About this blog

My name is Bill Hirt and I'm a candidate to be a Representative from the 48th district in the Washington State legislature. My candidacy stems from concern the legislature is not properly overseeing the WSDOT and Sound Transit East Link light rail program. I believe East Link will be a disaster for the entire eastside. ST will spend 5-6 billion on a transportation project that will increase, not decrease cross-lake congestion, violates federal environmental laws, devastates a beautiful part of residential Bellevue, creates havoc in Bellevue's central business district, and does absolutely nothing to alleviate congestion on 1-90 and 405. The only winners with East Link are the Associated Builders and Contractors of Western Washington and their labor unions.

This blog is an attempt to get more public awareness of these concerns. Many of the articles are from 3 years of failed efforts to persuade the Bellevue City Council, King County Council, east side legislators, media, and other organizations to stop this debacle. I have no illusions about being elected. My hope is voters from throughout the east side will read of my candidacy and visit this Web site. If they don't find them persuasive I know at least I tried.

Monday, August 18, 2025

Why Sound Transit OMFS Funding?

The Thursday 14th Sound Transit System Expansion Committee approved the following “Recommendation to the Board”.

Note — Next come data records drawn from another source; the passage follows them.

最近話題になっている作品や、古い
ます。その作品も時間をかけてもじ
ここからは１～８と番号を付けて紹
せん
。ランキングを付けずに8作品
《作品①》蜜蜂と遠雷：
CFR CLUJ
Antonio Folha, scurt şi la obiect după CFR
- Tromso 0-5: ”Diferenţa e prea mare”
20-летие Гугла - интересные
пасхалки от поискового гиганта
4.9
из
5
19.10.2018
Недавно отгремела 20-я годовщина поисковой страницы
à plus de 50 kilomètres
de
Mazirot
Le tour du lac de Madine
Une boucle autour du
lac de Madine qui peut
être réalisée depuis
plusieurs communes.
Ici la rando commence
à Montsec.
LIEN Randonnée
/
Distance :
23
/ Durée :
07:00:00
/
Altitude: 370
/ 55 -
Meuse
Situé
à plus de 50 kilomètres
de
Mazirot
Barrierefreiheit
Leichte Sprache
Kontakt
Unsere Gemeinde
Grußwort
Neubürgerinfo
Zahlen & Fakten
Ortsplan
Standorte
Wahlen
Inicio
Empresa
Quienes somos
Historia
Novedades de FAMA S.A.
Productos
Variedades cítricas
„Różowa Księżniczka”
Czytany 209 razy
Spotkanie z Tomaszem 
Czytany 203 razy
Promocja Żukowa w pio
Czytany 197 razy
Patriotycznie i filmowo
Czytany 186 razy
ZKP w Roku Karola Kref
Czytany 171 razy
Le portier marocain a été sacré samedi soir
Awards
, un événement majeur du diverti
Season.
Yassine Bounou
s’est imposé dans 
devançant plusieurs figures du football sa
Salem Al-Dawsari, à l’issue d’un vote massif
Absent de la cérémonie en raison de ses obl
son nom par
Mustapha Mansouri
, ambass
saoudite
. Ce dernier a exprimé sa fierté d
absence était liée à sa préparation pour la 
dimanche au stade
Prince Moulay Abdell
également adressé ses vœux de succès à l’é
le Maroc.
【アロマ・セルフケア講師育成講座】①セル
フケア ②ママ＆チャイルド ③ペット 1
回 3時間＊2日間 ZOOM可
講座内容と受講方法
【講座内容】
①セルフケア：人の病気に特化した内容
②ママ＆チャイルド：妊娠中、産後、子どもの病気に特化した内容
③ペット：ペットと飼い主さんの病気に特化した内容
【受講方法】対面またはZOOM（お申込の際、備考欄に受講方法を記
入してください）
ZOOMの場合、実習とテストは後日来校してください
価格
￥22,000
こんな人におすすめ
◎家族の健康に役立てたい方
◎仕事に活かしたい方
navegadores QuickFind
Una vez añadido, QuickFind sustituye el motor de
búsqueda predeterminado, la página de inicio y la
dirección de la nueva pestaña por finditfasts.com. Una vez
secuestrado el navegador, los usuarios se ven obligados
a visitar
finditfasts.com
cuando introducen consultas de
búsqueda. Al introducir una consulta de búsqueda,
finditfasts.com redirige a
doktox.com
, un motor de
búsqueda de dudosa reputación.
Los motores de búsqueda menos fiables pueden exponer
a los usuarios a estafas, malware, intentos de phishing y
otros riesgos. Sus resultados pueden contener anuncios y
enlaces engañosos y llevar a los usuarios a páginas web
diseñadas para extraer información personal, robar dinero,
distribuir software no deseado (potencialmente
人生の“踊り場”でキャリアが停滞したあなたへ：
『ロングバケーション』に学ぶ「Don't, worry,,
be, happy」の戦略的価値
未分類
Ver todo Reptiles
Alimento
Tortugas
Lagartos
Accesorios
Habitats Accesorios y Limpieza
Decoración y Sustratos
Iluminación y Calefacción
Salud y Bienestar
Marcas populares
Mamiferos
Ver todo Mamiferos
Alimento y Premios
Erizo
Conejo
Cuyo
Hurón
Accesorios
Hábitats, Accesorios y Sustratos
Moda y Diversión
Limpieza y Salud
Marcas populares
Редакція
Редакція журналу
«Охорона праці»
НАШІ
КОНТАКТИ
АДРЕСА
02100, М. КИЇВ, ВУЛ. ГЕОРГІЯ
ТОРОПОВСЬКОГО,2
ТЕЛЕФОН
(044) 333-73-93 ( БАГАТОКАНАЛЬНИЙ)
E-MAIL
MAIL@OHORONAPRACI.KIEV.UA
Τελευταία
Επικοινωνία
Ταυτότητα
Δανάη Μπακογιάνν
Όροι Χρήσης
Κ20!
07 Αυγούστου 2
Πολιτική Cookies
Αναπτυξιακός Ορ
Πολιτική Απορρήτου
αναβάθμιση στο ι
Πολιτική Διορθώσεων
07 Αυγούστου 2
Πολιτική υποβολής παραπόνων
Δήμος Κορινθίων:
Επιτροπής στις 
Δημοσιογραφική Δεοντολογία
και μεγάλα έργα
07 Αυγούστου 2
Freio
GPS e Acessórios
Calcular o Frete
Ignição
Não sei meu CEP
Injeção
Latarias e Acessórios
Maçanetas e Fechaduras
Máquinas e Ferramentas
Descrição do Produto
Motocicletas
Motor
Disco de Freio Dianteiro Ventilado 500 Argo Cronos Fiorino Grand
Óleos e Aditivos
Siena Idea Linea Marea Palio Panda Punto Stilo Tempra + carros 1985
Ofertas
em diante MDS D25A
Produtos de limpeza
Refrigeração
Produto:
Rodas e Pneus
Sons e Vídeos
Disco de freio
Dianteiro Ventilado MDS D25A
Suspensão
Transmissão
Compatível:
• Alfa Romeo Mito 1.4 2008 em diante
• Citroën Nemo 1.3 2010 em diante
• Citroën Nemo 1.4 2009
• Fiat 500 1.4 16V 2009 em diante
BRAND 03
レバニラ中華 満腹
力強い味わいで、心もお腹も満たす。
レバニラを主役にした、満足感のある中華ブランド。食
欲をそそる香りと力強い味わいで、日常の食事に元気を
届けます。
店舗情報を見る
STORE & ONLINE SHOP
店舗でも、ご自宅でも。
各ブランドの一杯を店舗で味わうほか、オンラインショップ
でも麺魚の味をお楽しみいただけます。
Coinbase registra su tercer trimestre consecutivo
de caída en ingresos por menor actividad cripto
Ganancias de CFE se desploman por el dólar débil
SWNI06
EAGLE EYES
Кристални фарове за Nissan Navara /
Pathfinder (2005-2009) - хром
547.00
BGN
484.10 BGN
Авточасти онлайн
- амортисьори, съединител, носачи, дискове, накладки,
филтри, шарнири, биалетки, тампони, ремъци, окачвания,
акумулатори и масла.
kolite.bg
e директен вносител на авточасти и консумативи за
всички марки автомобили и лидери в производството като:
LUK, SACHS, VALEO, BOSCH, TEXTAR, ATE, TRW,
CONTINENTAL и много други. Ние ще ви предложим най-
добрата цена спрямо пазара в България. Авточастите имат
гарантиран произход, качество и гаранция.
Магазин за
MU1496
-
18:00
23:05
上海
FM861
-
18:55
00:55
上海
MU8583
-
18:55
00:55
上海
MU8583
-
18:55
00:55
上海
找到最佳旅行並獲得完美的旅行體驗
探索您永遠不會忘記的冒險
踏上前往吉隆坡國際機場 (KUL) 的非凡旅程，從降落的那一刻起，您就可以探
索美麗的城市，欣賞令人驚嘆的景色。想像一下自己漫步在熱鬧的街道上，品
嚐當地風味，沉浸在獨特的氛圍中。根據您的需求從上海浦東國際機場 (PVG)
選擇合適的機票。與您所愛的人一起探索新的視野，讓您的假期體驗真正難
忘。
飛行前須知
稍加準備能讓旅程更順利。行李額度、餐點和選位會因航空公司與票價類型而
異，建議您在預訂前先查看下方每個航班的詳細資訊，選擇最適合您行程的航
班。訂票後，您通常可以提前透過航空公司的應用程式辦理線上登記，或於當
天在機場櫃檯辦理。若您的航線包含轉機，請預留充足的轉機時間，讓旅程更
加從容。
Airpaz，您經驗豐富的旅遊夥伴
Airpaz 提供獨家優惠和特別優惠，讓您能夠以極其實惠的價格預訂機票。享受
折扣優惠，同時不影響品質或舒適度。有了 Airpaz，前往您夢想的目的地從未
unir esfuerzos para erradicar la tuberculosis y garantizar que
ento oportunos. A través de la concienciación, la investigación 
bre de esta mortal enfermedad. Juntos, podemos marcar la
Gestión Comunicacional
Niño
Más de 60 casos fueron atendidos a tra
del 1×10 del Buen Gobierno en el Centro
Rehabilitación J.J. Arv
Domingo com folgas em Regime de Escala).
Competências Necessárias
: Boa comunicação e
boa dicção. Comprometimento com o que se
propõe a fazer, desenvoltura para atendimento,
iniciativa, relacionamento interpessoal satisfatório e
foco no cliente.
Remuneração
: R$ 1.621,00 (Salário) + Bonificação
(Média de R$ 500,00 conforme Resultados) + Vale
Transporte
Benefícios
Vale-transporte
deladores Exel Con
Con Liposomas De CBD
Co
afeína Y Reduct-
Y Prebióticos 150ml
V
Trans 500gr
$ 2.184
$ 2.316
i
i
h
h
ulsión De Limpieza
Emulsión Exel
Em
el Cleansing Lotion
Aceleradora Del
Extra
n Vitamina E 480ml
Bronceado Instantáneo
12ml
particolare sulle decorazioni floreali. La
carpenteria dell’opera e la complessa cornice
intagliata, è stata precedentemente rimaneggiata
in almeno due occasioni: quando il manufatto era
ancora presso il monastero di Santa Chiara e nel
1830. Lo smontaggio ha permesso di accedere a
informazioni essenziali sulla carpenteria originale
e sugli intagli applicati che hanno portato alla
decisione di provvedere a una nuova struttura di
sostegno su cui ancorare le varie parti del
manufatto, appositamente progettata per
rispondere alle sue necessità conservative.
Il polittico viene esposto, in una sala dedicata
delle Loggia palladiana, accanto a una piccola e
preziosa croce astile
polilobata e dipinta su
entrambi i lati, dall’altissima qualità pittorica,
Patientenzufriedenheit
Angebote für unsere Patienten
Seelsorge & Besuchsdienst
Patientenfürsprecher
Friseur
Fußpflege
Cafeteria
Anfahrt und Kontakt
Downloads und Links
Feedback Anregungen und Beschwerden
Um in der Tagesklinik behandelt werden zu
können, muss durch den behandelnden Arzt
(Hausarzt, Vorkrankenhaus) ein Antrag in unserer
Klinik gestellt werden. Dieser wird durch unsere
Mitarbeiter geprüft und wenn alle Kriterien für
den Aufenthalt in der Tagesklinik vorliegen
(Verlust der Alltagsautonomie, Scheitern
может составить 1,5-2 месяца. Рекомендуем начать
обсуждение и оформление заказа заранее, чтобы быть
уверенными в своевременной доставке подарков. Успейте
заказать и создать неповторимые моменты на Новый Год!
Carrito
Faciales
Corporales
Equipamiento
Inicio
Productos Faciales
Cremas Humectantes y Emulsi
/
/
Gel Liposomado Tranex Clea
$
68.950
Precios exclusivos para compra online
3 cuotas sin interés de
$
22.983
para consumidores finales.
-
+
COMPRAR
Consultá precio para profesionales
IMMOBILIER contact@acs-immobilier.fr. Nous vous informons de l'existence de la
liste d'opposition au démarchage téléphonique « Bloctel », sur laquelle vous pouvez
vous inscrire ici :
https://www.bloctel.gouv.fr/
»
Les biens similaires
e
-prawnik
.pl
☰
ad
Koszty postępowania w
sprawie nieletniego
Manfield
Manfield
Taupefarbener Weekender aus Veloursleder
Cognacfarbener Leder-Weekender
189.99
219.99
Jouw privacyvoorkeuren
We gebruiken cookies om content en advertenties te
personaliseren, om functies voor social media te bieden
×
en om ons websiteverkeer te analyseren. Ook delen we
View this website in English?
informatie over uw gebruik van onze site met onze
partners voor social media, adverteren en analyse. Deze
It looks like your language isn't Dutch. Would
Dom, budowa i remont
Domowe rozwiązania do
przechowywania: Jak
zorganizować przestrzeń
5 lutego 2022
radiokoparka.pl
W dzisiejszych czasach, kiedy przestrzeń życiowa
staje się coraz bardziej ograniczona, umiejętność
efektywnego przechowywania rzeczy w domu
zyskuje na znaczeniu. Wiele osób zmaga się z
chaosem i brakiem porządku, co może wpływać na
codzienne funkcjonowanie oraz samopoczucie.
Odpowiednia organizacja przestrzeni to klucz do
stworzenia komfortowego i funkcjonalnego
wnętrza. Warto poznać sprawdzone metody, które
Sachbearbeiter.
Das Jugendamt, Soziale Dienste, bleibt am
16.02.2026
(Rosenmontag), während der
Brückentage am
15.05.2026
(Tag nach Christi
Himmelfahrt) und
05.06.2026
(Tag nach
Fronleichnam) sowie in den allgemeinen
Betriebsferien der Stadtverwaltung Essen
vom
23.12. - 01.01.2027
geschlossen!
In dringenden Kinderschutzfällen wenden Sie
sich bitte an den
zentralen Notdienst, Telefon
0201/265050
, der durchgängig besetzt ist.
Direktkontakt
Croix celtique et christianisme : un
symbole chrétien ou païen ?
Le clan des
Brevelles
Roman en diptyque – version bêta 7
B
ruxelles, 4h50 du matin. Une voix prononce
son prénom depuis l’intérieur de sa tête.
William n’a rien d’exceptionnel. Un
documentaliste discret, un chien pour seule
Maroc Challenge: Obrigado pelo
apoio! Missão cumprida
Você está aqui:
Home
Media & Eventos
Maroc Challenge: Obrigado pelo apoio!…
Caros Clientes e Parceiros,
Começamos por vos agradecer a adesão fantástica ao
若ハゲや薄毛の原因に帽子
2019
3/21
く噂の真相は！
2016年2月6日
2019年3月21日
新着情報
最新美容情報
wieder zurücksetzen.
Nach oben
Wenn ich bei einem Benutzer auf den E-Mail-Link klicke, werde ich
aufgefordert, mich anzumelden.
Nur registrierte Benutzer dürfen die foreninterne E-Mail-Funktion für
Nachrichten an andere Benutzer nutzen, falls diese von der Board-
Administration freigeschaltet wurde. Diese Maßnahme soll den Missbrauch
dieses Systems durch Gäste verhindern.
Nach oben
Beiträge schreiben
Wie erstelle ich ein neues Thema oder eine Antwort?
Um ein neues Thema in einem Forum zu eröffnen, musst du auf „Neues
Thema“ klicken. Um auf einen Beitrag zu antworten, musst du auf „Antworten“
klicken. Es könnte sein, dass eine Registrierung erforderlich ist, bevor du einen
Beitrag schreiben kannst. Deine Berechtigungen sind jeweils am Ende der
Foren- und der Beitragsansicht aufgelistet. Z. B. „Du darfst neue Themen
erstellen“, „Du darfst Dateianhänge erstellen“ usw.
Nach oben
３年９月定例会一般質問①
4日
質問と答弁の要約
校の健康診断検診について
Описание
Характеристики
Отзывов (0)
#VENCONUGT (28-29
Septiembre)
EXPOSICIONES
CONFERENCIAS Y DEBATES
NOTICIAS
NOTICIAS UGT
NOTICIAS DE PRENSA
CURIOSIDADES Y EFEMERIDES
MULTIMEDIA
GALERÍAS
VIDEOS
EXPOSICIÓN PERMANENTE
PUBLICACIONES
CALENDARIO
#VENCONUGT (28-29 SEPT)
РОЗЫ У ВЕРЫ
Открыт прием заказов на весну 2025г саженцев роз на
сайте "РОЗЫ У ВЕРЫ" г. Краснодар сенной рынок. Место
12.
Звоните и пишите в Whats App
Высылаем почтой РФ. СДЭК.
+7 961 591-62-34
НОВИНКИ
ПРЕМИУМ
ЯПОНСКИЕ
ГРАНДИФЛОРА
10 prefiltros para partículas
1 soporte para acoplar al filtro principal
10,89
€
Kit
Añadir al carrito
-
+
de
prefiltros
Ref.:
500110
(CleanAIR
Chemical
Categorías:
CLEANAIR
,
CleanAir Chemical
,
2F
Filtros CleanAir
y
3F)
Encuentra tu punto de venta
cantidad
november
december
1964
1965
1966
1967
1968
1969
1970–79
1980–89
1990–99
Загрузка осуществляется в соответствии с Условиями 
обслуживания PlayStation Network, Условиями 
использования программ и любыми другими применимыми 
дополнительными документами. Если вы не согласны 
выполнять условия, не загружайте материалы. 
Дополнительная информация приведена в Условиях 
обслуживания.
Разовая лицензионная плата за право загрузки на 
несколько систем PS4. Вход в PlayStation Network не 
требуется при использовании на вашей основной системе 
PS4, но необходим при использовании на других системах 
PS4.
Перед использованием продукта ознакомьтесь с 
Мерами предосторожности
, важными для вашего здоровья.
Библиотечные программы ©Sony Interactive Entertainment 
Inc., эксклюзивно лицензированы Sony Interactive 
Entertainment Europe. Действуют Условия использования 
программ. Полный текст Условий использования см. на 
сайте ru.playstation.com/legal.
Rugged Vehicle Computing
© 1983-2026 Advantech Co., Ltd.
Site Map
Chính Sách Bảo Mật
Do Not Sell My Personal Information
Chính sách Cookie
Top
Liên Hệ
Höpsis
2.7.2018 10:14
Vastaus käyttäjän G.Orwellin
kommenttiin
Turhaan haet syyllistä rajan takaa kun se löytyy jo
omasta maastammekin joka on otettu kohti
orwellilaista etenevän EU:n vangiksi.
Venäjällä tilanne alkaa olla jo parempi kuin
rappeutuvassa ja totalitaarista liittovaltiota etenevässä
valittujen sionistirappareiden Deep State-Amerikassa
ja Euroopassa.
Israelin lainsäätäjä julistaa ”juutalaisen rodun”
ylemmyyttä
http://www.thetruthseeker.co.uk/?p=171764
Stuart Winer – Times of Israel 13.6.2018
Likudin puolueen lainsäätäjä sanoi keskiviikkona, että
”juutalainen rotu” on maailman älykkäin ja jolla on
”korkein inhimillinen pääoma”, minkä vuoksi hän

B. Motion No. M2025-40: Authorizing the chief executive officer to execute a contract modification with Mott MacDonald, LLC to exercise a contract option for Phase 2 Design-Build Project Management services for the Operations and Maintenance Facility South project in an amount not to exceed $109,840,000, with an approximate 10 percent contingency of $11,160,000, totaling $121,000,000, for a new total authorized contract amount not to exceed $140,843,544, contingent upon adoption of Resolution No. R2025-19.

 

C. Resolution No. R2025-19: Amending the Adopted 2025 Budget to advance the Operations and Maintenance Facility South project by a) increasing the authorized project allocation by $121,000,000 from $403,729,393 to $524,729,393 and b) increasing the adopted 2025 annual project budget by $2,000,000 from $156,672,390 to $158,672,390.

 

D. Resolution No. R2025-20: Authorizing the chief executive officer to acquire certain real property interests, including acquisition by condemnation to the extent authorized by law, and to reimburse eligible relocation and reestablishment expenses incurred by affected owners and tenants as necessary for construction, operation and maintenance of the Operations and Maintenance Facility South project.

 

The presentation and discussion of the funding and property acquisitions  took nearly 40 minutes.  It began with charts showing the 2031 Forecast Opening in a OMFS Project Timeline Meets or Exceeds Target.  The rest of the time was spent detailing concern over funding  the various phases from preliminary design through final construction.  In the end all three were unanamously recommended for approval to the board.  

 

It exemplified a  long history of the System Expansion Committee failure to ask the “right” questions. Spending millions on outside advice as to how to better implement ST3 extensions rather than how to reduce the area's congestion.  

 

The OMFS, like many of the projects they've funded wasn’t included in the 2016 Prop 1 approved by voters.  They recently announced plans to debut the 8-mile Federal Way Link this fall. They presumably have plans to operate and maintain the trains on the route. Thus, why was the committee even funding an OMFS project?  Especially one with a 2031 in-service target date and costing more than $500 million.

 

A previous post concluded the extension to Federal Way was a blunder. Area commuters already had better access to transit into and out of Seattle on KCM  bus routes.  The “likely” result, the number of 1 Line trains  routed beyond SeaTac or Angle Lake to Federal Way will be limited to reduce clogging current riders during peak commute, better match ridership off peak, and minimize the 8-mile extensions added operating costs.

 

Spending more than $500 million on an OMFS to maintain those trains in 2031 just adds to that blunder.